### Material supplied
____

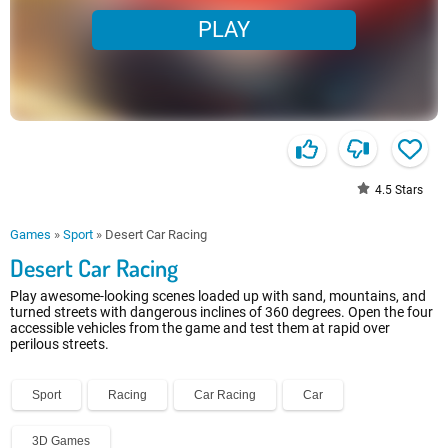
PLAY
4.5
Stars
Games
»
Sport
»
Desert Car Racing
Desert Car Racing
Play awesome-looking scenes loaded up with sand, mountains, and
turned streets with dangerous inclines of 360 degrees. Open the four
accessible vehicles from the game and test them at rapid over
perilous streets.
Sport
Racing
Car Racing
Car
3D Games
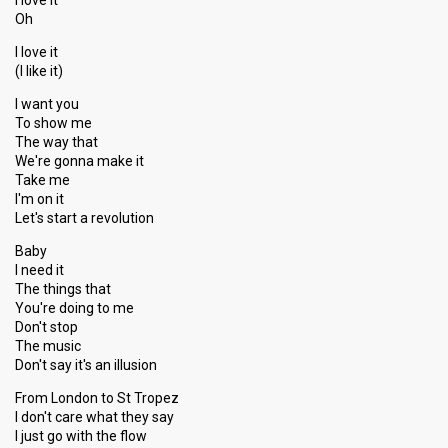
I love it
Oh
I love it
(I like it)
I want you
To show me
The way that
We're gonna make it
Take me
I'm on it
Let's start a revolution
Baby
I need it
The things that
You're doing to me
Don't stop
The music
Don't say it's an illusion
From London to St Tropez
I don't care what they say
I just go with the flow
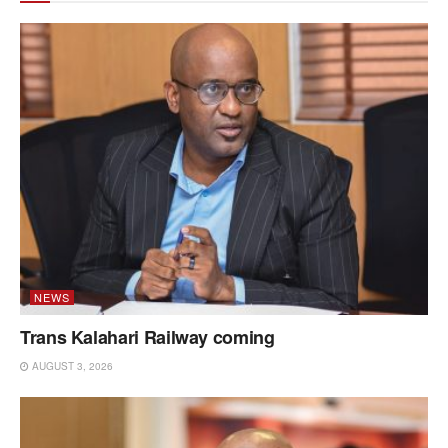
NEWS
Trans Kalahari Railway coming
AUGUST 3, 2026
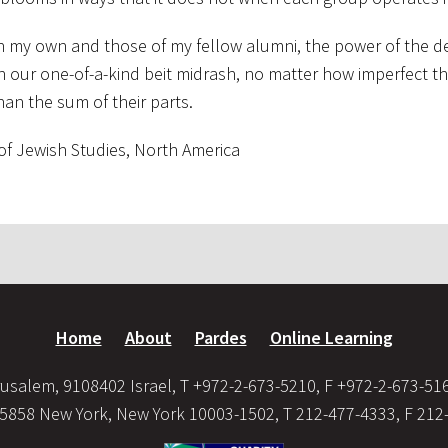
th my own and those of my fellow alumni, the power of the d
in our one-of-a-kind beit midrash, no matter how imperfect 
an the sum of their parts.
 of Jewish Studies, North America
Home
About
Pardes
Online Learning
usalem, 9108402 Israel, T +972-2-673-5210, F +972-2-673-51
35858 New York, New York 10003-1502, T 212-477-4333, F 212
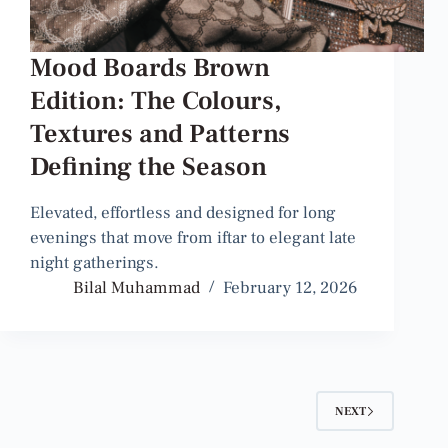
Mood Boards Brown
Edition: The Colours,
Textures and Patterns
Defining the Season
Elevated, effortless and designed for long
evenings that move from iftar to elegant late
night gatherings.
Bilal Muhammad
February 12, 2026
NEXT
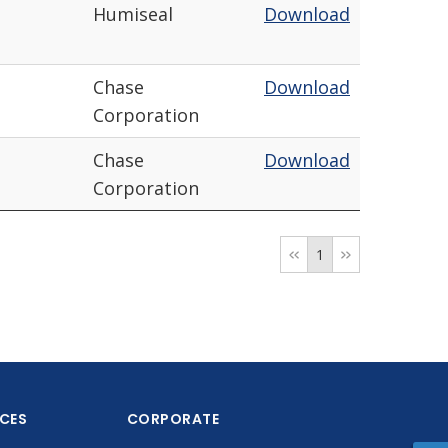
Humiseal
Download
Chase
Download
Corporation
Chase
Download
Corporation
1
ICES
CORPORATE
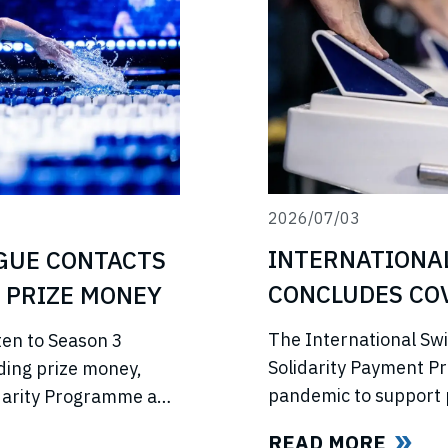
2026/07/03
INTERNATIONA
GUE CONTACTS
CONCLUDES COV
 PRIZE MONEY
PROGRAMME
The International Sw
ten to Season 3
Solidarity Payment P
ding prize money,
pandemic to support 
lidarity Programme and
competitions, lost in
e’s return.
READ MORE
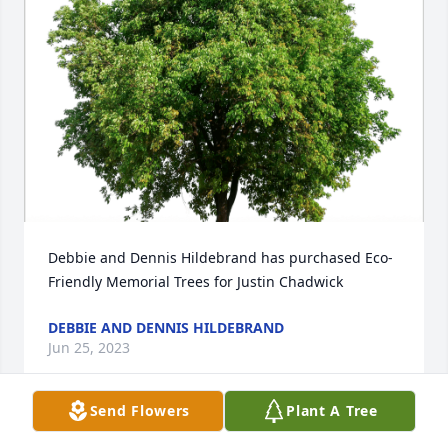
Debbie and Dennis Hildebrand has purchased Eco-
Friendly Memorial Trees for Justin Chadwick
DEBBIE AND DENNIS HILDEBRAND
Jun 25, 2023
Send Flowers
Plant A Tree
Our Deepest Sympathy. God Bless you at this time 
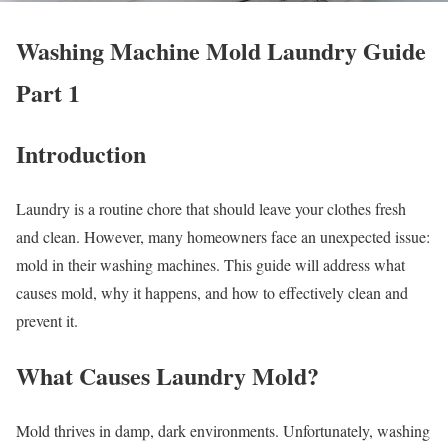
Washing Machine Mold Laundry Guide
Part 1
Introduction
Laundry is a routine chore that should leave your clothes fresh
and clean. However, many homeowners face an unexpected issue:
mold in their washing machines. This guide will address what
causes mold, why it happens, and how to effectively clean and
prevent it.
What Causes Laundry Mold?
Mold thrives in damp, dark environments. Unfortunately, washing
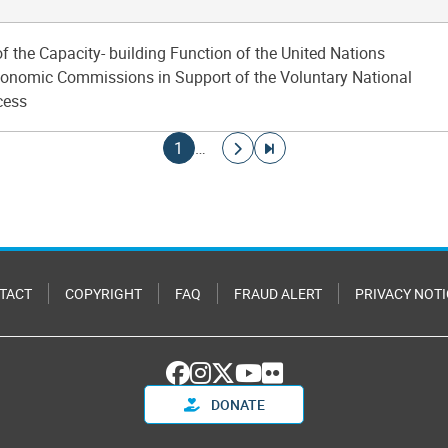
of the Capacity- building Function of the United Nations
onomic Commissions in Support of the Voluntary National
cess
Current page
Go to next page
Go to last page
1
…
TACT
COPYRIGHT
FAQ
FRAUD ALERT
PRIVACY NOTI
DONATE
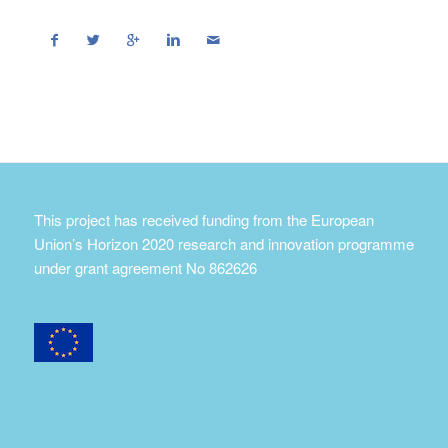
This project has received funding from the European
Union’s Horizon 2020 research and innovation programme
under grant agreement No 862626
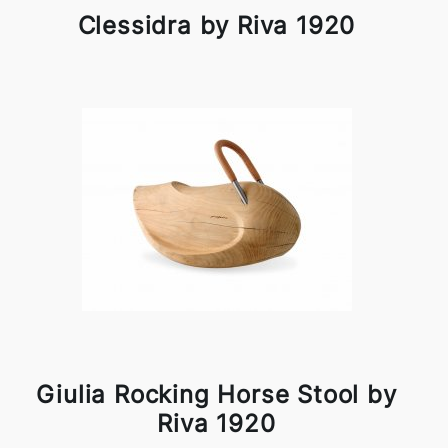
Clessidra by Riva 1920
Giulia Rocking Horse Stool by
Riva 1920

____

Strip out the pictures and reproduce the remaining material above exactly.

PLAY
4.5
Stars
Games
»
Sport
»
Desert Car Racing
Desert Car Racing
Play awesome-looking scenes loaded up with sand, mountains, and
turned streets with dangerous inclines of 360 degrees. Open the four
accessible vehicles from the game and test them at rapid over
perilous streets.
Sport
Racing
Car Racing
Car
3D Games
I love it
Oh
I love it
(I like it)
I want you
To show me
The way that
We're gonna make it
Take me
I'm on it
Let's start a revolution
Baby
I need it
The things that
You're doing to me
Don't stop
The music
Don't say it's an illusion
From London to St Tropez
I don't care what they say
I just go with the flow
NEWS
Trans Kalahari Railway coming
AUGUST 3, 2026
th my own and those of my fellow alumni, the power of the d
in our one-of-a-kind beit midrash, no matter how imperfect 
an the sum of their parts.
 of Jewish Studies, North America
Home
About
Pardes
Online Learning
usalem, 9108402 Israel, T +972-2-673-5210, F +972-2-673-51
35858 New York, New York 10003-1502, T 212-477-4333, F 212
Mood Boards Brown
Edition: The Colours,
Textures and Patterns
Defining the Season
Elevated, effortless and designed for long
evenings that move from iftar to elegant late
night gatherings.
Bilal Muhammad
February 12, 2026
NEXT
Humiseal
Download
Chase
Download
Corporation
Chase
Download
Corporation
1
ICES
CORPORATE
2026/07/03
INTERNATIONA
GUE CONTACTS
CONCLUDES COV
 PRIZE MONEY
PROGRAMME
The International Sw
ten to Season 3
Solidarity Payment P
ding prize money,
pandemic to support 
lidarity Programme and
competitions, lost in
e’s return.
READ MORE
Debbie and Dennis Hildebrand has purchased Eco-
Friendly Memorial Trees for Justin Chadwick
DEBBIE AND DENNIS HILDEBRAND
Jun 25, 2023
Send Flowers
Plant A Tree
Our Deepest Sympathy. God Bless you at this time 
Washing Machine Mold Laundry Guide
Part 1
Introduction
Laundry is a routine chore that should leave your clothes fresh
and clean. However, many homeowners face an unexpected issue:
mold in their washing machines. This guide will address what
causes mold, why it happens, and how to effectively clean and
prevent it.
What Causes Laundry Mold?
Mold thrives in damp, dark environments. Unfortunately, washing
of the Capacity- building Function of the United Nations
onomic Commissions in Support of the Voluntary National
cess
Current page
Go to next page
Go to last page
1
…
TACT
COPYRIGHT
FAQ
FRAUD ALERT
PRIVACY NOTI
DONATE
This project has received funding from the European
Union’s Horizon 2020 research and innovation programme
under grant agreement No 862626
Clessidra by Riva 1920
Giulia Rocking Horse Stool by
Riva 1920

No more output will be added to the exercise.